Director: Ben Sharpsteen
“Although now commonplace, creating images to interpret music was revolutionary when this audacious milestone in animation and stereophonic audio recording was conceived and executed by the Walt Disney studio to universal acclaim and astonishment.” (159, Angela Errigo, 1001 Movies You Must See Before You Die)
I have a vague memory of watching Fantasia when I was much younger but it wasn’t really one that stuck in my head for very long. I re-watched it recently and found it fairly disjointed and as Errigo says below somewhat disappointing. “Even on IMAX screens, the exhibition scene of choice for the most recent of Disney’s several anniversary restorations, recordings, and releases of their prized 1940 animation landmark, Fantasia can be disappointing because it is still a remorselessly kitsch experience, however impressive and groundbreaking an achievement.” (159)
The music is incredible, there is no denying that, but there isn’t a narrative to tie the different segments together and I think the film suffers because of that. It was an experiment that may have worked when it was produced in 1940 but just couldn’t stand the test in time. As the different segments were all animated by different teams there isn’t even a single cohesive visual style that could hold the film together. And some of the animation is clearly still at the time of production. Having said that there are some foreshadowing of animation that would go on to form some of Disney’s later films. The one segment that I particularly enjoyed was the one that focused on mythology as I could see aspects of design that would be honed at a later date to form the basis of Hercules (1997, Ron Clements & John Musker) which is actually one of my favourite Disney movies.
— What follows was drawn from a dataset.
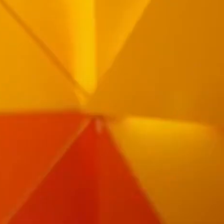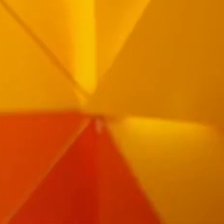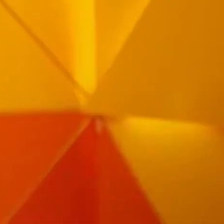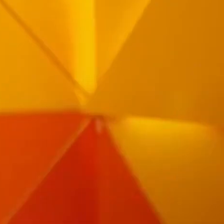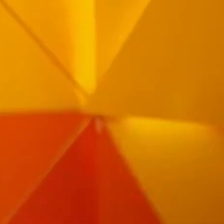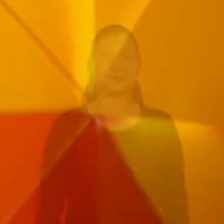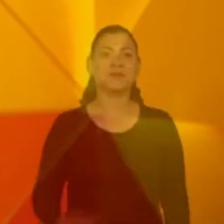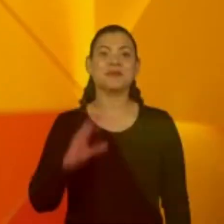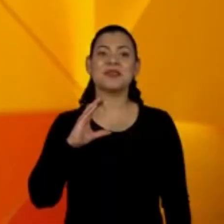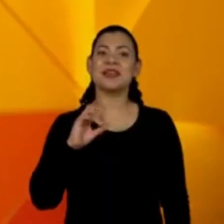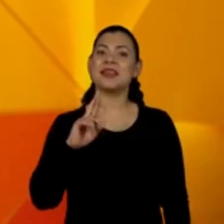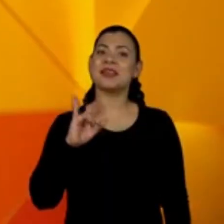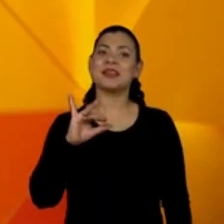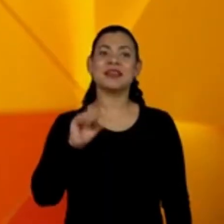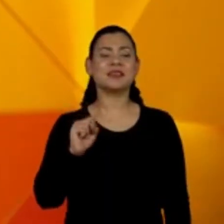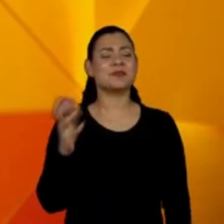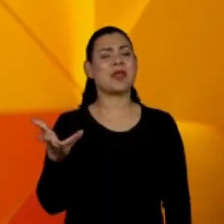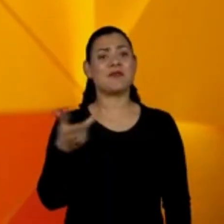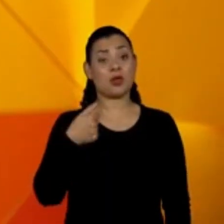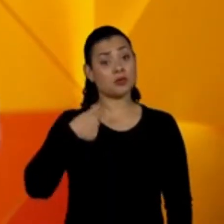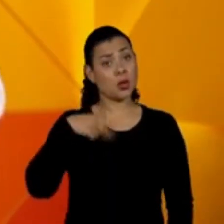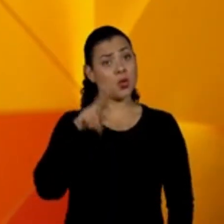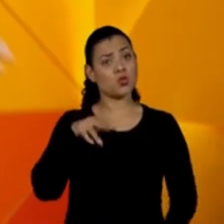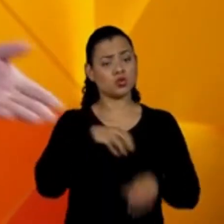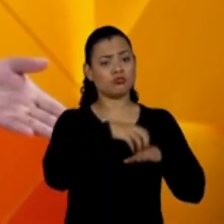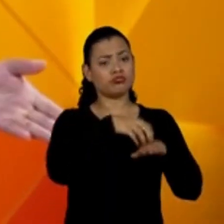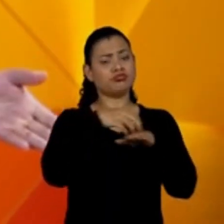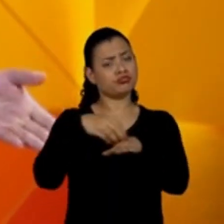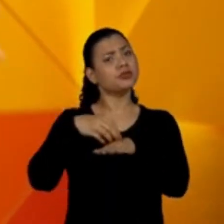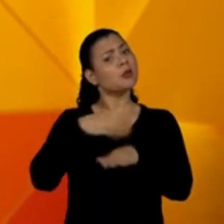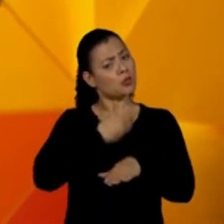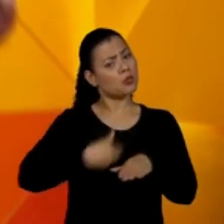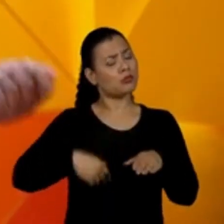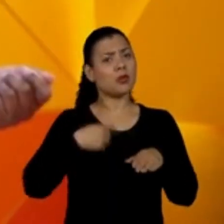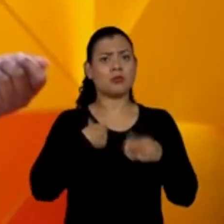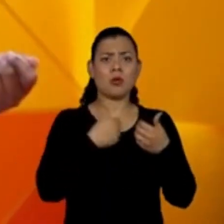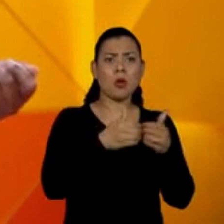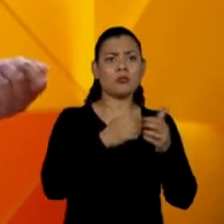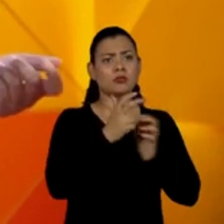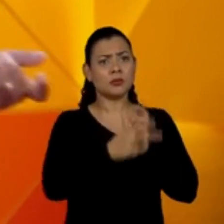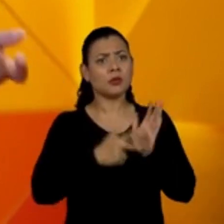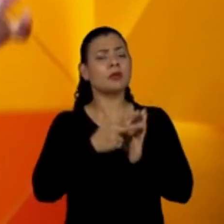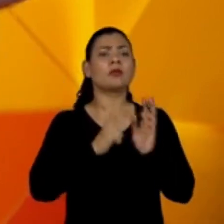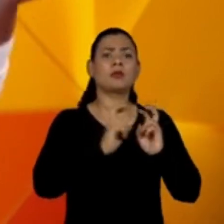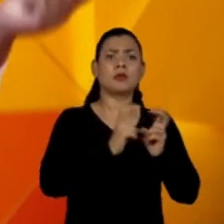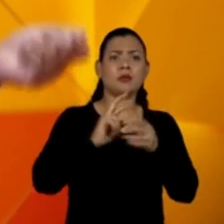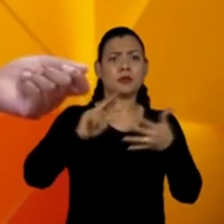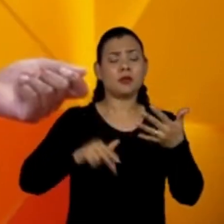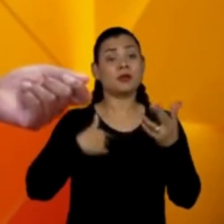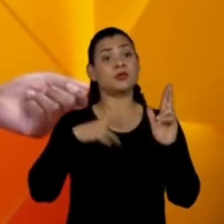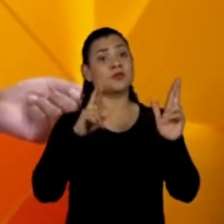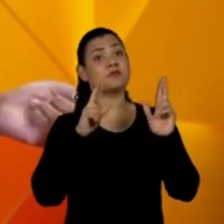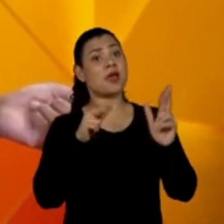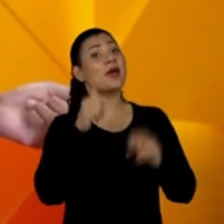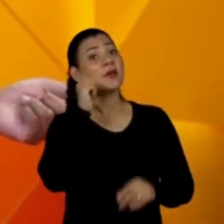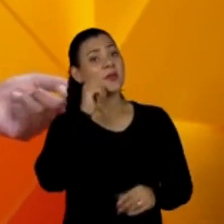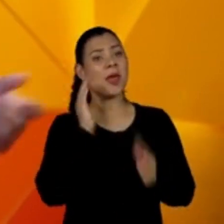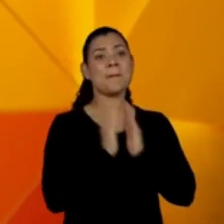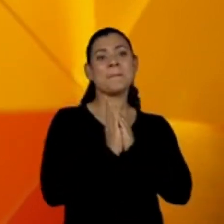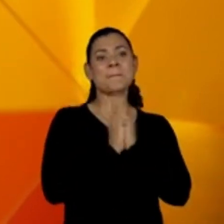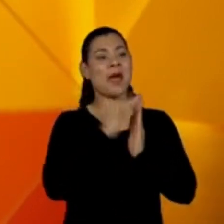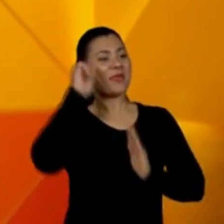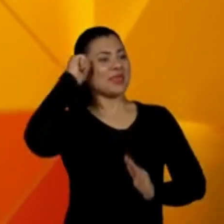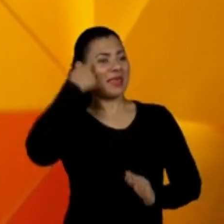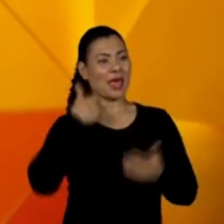Cris, maravilhosa, eu uso transporte público em São Paulo, quero um dia poder pegar o ônibus com você, nossa Barbie negra motorista,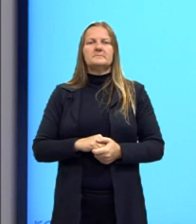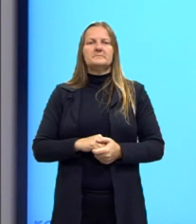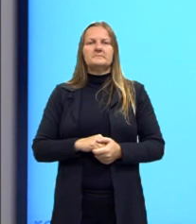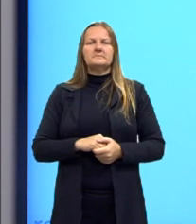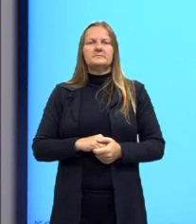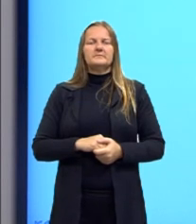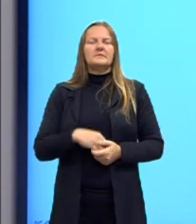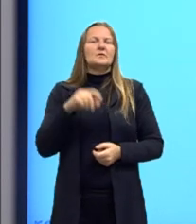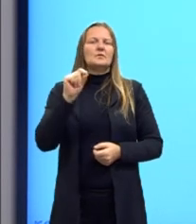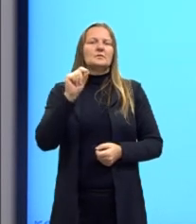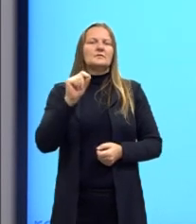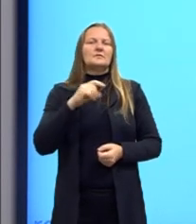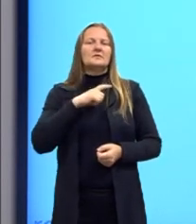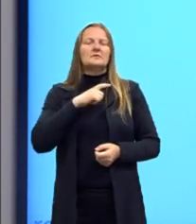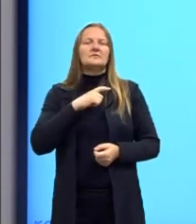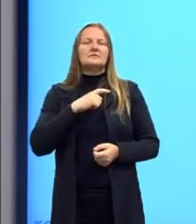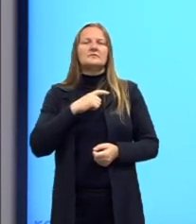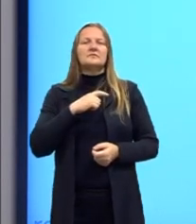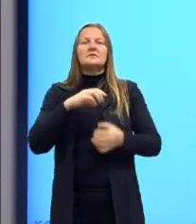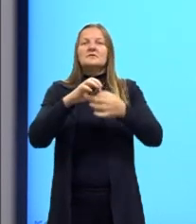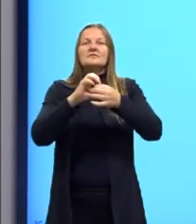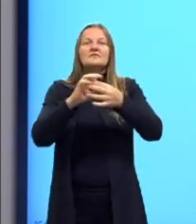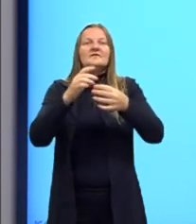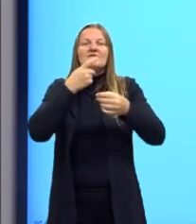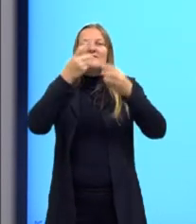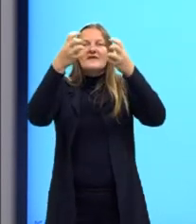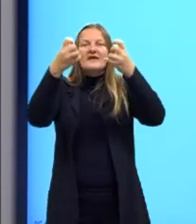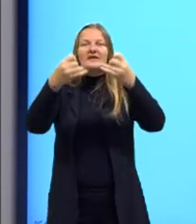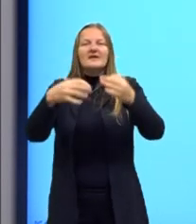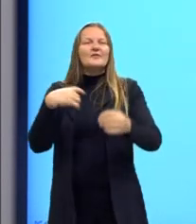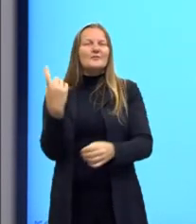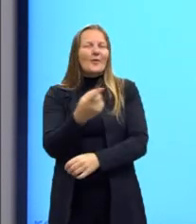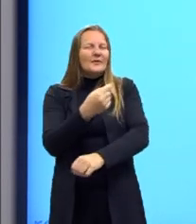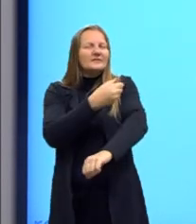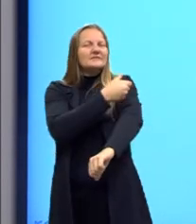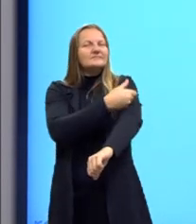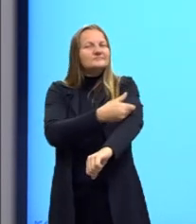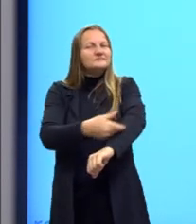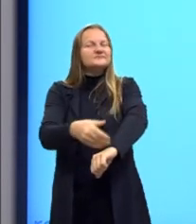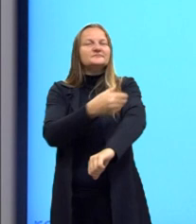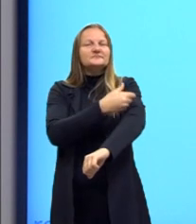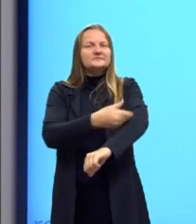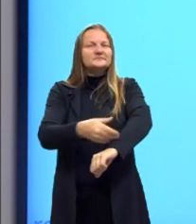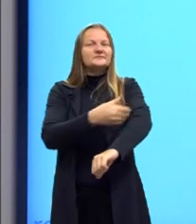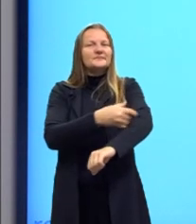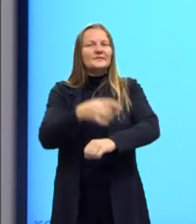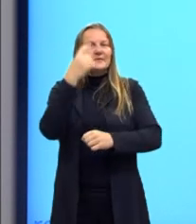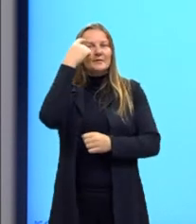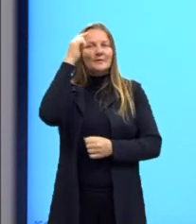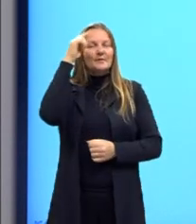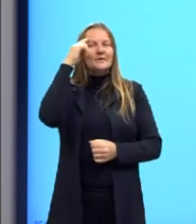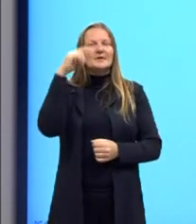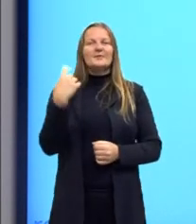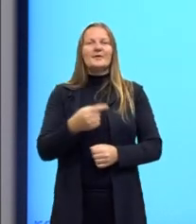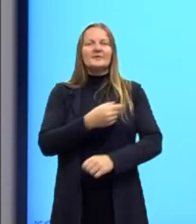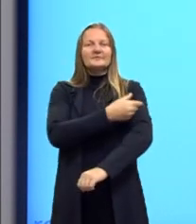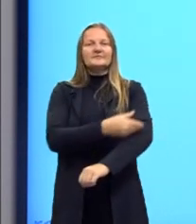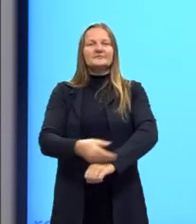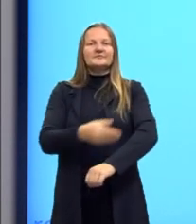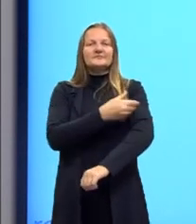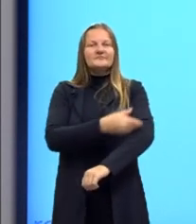É o seguinte, ele vai dizer que nós somos tão acostumados com as ideias que nós criamos hábitos.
I found that the segments Errigo mentioned as having held up the best against the ravages of time (“Mickey Mouse, never more delightful than as the Sorcerer’s Apprentice desperately trying to halt the self-replicating brooms he has conjured up to do his chores, the dancing Chinese mushrooms, a darling chorus line of eyelash-batting pachyderms, the hippos in ballet tutus cavorting daintily and fleeing caped alligators […]”) are the ones that didn’t really make an impression on me. Especially the much beloved Sorcerer’s Apprentice segment with Mickey Mouse but then I have never really found Mikey Mouse a sympathetic character. There is of course the exception of the dancing hippos because those are amazing!
It’s not one that I would watch again – mainly because I found the lack of narrative created a fractured film. It would work as a series of videos that would be amusing to watch as stand alone shorts but put them together and for me it just all falls apart.